Un militaire français tué dans une embuscade au Liban attribuée au Hezbollah

Le 18 avril 2026, le sergent-chef Florian Montorio, membre du 17e régiment du génie parachutiste de Montauban, a perdu la vie dans une embuscade survenue dans le sud du Liban. Cette attaque, qui a également fait trois blessés parmi les soldats français, est attribuée au Hezbollah, un groupe armé chiite soutenu par l’Iran.

EN BREF

  • Un militaire français tué et trois blessés dans une embuscade au Liban.
  • Le président Macron et l’ONU condamnent l’attaque, attribuée au Hezbollah.
  • Montorio, âgé de 40 ans, devait bientôt quitter le service actif.

Le sergent-chef Montorio a été touché par un tir direct à l’arme légère alors qu’il menait une mission visant à ouvrir un itinéraire vers un poste de la Force intérimaire des Nations unies au Liban (Finul), isolé à la suite des combats dans la région. La ministre française des Armées, Catherine Vautrin, a précisé que le militaire était déployé au Liban depuis le 20 janvier 2026 pour une durée de quatre mois.

Dans une déclaration sur X, le président Emmanuel Macron a exprimé ses condoléances et a affirmé que la France attendait des autorités libanaises qu’elles prennent les mesures nécessaires contre les responsables de cette attaque. Il a également souligné que la Nation s’incline avec respect devant la mémoire du sergent-chef et adresse son soutien aux familles touchées.

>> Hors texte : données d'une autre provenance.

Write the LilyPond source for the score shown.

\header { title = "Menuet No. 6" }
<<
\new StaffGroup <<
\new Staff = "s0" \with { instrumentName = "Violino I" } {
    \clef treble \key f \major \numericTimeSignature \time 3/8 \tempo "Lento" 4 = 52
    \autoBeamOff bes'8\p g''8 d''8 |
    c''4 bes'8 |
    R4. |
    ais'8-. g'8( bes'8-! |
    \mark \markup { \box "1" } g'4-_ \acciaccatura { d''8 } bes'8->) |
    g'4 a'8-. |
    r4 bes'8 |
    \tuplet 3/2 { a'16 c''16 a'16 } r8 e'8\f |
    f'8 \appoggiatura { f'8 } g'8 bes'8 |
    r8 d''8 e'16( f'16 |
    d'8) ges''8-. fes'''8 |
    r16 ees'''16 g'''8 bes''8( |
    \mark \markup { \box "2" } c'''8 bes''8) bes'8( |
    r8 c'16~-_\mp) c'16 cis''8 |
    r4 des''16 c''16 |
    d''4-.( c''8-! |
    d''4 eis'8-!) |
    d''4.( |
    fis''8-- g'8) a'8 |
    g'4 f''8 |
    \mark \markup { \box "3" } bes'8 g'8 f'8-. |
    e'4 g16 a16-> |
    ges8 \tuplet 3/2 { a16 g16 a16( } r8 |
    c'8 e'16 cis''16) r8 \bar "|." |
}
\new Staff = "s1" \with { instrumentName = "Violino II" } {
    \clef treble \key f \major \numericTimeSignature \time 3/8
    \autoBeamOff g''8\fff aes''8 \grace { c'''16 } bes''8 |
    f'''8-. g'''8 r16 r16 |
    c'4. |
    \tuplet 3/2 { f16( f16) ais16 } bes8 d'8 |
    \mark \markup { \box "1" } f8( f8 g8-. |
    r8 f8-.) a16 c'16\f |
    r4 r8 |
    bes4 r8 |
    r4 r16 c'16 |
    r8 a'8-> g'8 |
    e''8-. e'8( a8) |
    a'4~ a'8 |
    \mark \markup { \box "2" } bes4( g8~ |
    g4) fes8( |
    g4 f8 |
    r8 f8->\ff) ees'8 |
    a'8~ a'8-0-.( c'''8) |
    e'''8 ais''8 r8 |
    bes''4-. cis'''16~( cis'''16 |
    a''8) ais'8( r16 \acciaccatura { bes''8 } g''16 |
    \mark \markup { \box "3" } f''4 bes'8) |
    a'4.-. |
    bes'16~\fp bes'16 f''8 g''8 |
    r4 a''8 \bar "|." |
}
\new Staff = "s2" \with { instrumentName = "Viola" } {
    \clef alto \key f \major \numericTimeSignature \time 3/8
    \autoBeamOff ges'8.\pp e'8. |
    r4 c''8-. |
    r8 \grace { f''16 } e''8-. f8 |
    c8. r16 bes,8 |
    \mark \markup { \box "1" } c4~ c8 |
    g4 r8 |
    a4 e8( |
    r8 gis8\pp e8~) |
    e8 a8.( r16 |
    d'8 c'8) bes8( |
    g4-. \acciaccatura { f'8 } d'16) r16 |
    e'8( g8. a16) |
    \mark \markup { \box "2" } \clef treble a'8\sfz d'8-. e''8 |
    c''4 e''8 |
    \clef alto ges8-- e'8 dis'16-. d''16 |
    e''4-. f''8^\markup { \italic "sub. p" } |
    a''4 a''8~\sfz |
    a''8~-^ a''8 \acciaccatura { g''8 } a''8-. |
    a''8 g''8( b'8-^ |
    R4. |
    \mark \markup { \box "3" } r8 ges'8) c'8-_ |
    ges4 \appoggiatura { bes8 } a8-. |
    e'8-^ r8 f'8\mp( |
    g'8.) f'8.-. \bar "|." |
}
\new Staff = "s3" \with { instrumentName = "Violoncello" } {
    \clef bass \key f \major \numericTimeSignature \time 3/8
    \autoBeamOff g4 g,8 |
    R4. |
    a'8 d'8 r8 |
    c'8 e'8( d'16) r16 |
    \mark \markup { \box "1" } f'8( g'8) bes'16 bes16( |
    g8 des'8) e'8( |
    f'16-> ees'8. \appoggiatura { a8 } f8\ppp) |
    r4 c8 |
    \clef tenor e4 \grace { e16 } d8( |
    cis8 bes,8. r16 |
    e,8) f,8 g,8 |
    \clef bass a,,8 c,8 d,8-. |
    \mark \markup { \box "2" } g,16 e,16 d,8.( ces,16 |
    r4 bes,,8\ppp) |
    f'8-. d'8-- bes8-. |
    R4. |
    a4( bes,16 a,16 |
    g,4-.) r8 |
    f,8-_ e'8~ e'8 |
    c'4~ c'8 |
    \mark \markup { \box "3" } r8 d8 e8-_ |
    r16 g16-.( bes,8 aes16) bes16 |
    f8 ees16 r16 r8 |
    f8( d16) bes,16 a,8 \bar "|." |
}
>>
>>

Le colonel Jérémy Akil, chef de corps du 17e régiment, a rendu hommage à Montorio, le qualifiant de « militaire d’exception » et saluant son courage et sa générosité. À 40 ans, et après avoir servi dans de nombreux théâtres d’opération depuis son engagement en 2007, il se préparait à entamer une nouvelle phase de sa vie civile, prévue dans quelques mois.

Cette embuscade est la deuxième perte de vie parmi les militaires français depuis le début de l’intensification des tensions dans la région, marquée par des attaques américaines et israéliennes contre l’Iran. La Finul, qui compte environ 8 200 soldats de 47 nations, est régulièrement la cible d’attaques, et les incidents de ce type semblent se multiplier, suscitant l’inquiétude au sein de la communauté internationale.

Le secrétaire général de l’ONU, Antonio Guterres, a fermement condamné l’attaque et a noté que les premiers rapports indiquaient que les Casques bleus avaient été attaqués par des « acteurs non étatiques » liés au Hezbollah. Ce dernier, bien qu’ayant nié toute implication dans cet incident, exerce une influence considérable au Liban et reste en conflit avec Israël.

La communauté internationale, y compris l’Inde, a appelé à une enquête approfondie sur cet incident. Le ministère indien des Affaires étrangères a exprimé son souhait que le gouvernement libanais agisse rapidement pour identifier et punir les responsables de cette attaque.

Les tensions continuent de croître dans la région, exacerbées par les hostilités entre Israël et les groupes armés soutenus par l’Iran. Le Hezbollah, qui se dit « non concerné » par les négociations entre le Liban et Israël, fait face à des pressions croissantes pour désarmer. Dans ce contexte, la France maintient son soutien à l’État libanais pour qu’il exerce pleinement sa souveraineté sur son territoire.

En mémoire du sergent-chef Montorio, un hommage a été rendu lors d’un match de rugby à Montauban, soulignant l’impact de cette perte sur la communauté locale et sur ses camarades d’armes. Les pensées et les prières de nombreux Français accompagnent sa compagne et ses deux filles, ainsi que tous ceux qui ont eu le privilège de le connaître.

Ce tragique événement rappelle la complexité et le danger persistants de la situation au Liban, où les missions de paix sont souvent entravées par des conflits politiques et militaires dans la région.